Le concept de Kant du devoir et du péché s’il transcende l’humain n’aboutit pas à donner une image juste de l’homme.
Rien n’est jamais joué, rien n’est définitif. La faute n’est irrémédiable que chez les intégristes qui à ce compte devraient finir en enfer avec le reste des hommes, croyants et mécréants étant bien trop indignes des Lois divines que Kant semble être le seul à percevoir.
Rien n’est impossible à une volonté qui évolue.
Même la cuisinière de Kant à la maison de Königsberg savait cela en servant aux commensaux du philosophe des plats qui pouvaient avec les mêmes ingrédients être excellents un jour, et médiocres le lendemain, sans qu’elle sût dire pourquoi.
Que Kant ait renoncé à l’expérience personnelle n’a pas été la bonne méthode.
Eût-il vécu davantage en-dehors des études, des publications et des cours à l’université, qu’il se fût dispersé, son œuvre eût été moins importante, certes, mais elle eût gagné en humanité ce qu’elle aurait perdu en métrage de rayons de bibliothèque.
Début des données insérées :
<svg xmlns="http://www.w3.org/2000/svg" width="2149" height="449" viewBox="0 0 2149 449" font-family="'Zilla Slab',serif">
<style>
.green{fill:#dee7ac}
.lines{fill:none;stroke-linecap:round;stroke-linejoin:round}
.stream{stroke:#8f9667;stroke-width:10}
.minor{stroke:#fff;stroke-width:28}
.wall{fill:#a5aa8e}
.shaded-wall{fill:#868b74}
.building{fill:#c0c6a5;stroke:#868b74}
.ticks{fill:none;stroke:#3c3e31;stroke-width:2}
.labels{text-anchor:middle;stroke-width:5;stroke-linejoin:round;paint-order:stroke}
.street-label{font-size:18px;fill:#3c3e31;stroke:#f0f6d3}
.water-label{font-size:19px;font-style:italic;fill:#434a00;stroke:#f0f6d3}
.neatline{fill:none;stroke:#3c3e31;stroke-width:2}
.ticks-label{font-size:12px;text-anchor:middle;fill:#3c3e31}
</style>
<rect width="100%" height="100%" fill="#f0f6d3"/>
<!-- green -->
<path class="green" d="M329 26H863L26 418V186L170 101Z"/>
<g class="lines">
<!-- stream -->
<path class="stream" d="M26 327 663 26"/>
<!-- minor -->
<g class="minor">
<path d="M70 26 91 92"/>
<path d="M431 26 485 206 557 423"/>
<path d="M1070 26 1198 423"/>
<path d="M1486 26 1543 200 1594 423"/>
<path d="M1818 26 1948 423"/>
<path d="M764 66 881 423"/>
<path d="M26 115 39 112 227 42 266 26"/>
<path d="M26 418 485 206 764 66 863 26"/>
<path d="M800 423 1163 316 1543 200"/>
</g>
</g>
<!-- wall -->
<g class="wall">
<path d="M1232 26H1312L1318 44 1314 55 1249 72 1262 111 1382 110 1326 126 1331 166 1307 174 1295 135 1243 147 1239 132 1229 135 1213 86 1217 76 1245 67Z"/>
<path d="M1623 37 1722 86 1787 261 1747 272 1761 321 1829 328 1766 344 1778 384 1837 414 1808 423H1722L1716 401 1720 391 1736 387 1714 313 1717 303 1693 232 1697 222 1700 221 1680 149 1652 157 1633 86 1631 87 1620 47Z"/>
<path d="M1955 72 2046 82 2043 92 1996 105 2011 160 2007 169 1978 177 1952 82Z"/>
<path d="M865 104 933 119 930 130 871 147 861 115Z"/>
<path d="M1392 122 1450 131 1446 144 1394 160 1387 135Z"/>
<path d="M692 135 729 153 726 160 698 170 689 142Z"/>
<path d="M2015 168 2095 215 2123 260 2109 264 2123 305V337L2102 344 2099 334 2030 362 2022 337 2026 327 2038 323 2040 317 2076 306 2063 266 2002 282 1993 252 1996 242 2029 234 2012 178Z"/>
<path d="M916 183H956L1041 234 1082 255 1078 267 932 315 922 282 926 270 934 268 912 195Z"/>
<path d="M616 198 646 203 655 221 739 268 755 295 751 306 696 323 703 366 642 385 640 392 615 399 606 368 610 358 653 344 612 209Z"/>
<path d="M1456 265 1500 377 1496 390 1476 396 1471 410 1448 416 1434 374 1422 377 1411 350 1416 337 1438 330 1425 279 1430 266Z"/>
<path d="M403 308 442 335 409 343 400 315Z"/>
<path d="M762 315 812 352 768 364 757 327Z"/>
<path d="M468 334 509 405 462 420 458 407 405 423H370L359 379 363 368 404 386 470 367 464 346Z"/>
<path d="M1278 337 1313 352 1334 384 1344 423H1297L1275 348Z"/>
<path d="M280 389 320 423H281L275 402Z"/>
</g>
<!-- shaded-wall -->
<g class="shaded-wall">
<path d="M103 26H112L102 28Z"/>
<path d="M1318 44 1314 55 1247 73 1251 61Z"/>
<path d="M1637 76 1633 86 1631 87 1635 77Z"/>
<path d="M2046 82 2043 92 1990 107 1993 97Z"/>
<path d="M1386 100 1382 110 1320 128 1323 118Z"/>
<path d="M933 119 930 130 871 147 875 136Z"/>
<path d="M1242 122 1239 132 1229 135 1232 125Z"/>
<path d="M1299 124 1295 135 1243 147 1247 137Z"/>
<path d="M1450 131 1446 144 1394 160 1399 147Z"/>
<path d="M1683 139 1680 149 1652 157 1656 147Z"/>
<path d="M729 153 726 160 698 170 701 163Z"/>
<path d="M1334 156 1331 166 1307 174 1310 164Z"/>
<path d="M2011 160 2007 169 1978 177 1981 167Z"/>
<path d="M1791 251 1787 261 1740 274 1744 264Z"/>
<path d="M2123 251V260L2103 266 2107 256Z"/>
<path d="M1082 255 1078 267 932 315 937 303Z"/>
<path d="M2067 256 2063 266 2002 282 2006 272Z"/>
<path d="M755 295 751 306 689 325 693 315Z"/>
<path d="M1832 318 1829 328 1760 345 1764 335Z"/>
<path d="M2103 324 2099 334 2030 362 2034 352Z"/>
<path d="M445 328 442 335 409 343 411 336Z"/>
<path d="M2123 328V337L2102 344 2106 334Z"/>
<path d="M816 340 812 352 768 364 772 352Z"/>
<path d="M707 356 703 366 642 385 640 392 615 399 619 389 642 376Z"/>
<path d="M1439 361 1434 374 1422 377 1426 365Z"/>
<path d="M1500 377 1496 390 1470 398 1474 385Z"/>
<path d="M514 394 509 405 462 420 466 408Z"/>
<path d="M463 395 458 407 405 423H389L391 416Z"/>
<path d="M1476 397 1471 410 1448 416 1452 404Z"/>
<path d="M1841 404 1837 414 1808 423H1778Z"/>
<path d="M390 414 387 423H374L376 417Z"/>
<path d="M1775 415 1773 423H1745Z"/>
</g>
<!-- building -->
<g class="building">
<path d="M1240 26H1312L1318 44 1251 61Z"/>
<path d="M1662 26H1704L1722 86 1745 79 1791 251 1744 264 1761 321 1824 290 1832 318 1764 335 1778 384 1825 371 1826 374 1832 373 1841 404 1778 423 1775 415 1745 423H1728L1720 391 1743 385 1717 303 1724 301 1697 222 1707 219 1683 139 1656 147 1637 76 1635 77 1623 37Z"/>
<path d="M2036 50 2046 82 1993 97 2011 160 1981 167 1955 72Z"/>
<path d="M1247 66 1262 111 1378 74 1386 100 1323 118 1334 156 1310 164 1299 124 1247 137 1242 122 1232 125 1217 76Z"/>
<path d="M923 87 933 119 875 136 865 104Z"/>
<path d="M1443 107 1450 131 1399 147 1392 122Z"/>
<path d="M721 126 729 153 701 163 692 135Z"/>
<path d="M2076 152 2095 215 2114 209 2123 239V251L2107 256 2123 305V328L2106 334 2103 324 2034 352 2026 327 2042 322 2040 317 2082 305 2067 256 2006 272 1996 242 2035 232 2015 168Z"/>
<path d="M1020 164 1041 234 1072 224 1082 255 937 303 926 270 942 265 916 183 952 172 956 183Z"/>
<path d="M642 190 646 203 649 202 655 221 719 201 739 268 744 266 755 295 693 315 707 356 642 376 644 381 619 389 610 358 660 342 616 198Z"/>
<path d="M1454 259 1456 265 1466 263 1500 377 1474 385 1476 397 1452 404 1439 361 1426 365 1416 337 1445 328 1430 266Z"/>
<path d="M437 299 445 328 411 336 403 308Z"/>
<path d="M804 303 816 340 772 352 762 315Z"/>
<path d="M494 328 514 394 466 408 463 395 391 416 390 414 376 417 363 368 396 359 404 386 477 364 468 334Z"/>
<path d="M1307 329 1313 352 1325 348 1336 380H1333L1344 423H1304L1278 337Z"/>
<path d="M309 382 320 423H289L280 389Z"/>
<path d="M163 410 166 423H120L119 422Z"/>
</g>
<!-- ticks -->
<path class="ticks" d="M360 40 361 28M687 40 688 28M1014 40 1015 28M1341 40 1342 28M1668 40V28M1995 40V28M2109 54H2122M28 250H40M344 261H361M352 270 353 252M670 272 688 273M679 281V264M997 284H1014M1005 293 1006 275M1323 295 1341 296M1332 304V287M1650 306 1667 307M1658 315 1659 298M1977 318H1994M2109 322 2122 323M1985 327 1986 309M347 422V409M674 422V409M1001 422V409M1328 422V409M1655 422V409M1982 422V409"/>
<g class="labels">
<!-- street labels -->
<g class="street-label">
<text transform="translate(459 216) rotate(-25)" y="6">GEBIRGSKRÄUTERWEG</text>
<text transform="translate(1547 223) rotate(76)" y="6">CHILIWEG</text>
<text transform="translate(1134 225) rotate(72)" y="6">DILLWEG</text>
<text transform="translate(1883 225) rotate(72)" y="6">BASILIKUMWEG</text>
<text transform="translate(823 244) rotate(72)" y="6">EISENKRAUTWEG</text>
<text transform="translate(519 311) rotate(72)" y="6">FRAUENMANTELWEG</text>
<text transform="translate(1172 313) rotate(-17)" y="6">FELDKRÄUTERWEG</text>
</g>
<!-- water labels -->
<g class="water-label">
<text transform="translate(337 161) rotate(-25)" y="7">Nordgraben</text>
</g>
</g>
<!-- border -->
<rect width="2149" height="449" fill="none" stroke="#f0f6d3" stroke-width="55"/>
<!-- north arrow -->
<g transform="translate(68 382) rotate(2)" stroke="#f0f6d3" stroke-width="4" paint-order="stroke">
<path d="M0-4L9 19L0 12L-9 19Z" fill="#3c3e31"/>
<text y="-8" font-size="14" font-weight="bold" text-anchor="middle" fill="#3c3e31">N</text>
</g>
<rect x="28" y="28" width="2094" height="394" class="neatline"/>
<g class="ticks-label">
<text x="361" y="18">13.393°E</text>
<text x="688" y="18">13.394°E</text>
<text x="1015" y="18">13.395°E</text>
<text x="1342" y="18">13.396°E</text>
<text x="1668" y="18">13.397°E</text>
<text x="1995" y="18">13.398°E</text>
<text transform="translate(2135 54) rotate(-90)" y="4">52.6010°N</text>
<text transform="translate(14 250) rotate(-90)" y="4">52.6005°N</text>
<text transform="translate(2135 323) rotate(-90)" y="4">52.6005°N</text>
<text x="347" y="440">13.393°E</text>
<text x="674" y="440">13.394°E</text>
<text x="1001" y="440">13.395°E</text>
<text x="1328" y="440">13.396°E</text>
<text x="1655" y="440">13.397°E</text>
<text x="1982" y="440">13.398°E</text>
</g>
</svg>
Du blog Anaximandrake découvert par hasard peu après que cet article fût terminé, j’extrais le texte ci-dessous qui me conforte dans la démarche critique du maître : « Kant est exemplairement l'auteur avec lequel je ne parviens pas à avoir de familiarité. Tout en lui m'indispose, et d'abord le juridisme – toujours demander Quid juris ? Ou ''N'avez-vous pas franchi la limite ?'' [...] La machinerie critique qu'il a montée a durablement empoisonné la philosophie, tout en faisant le délice des Académies, lesquelles n'aiment rien tant que rabattre le caquet des ambitieux, ce pour quoi l'injonction ''Vous n'avez pas le droit !'' est d'un constant secours. Kant est l'inventeur désastreux de notre ''finitude''. [...] Rendre impraticable les lumineuses promesses de Platon, voilà à quoi s'emploie l'obsessionnel de Königsberg, notre premier professeur."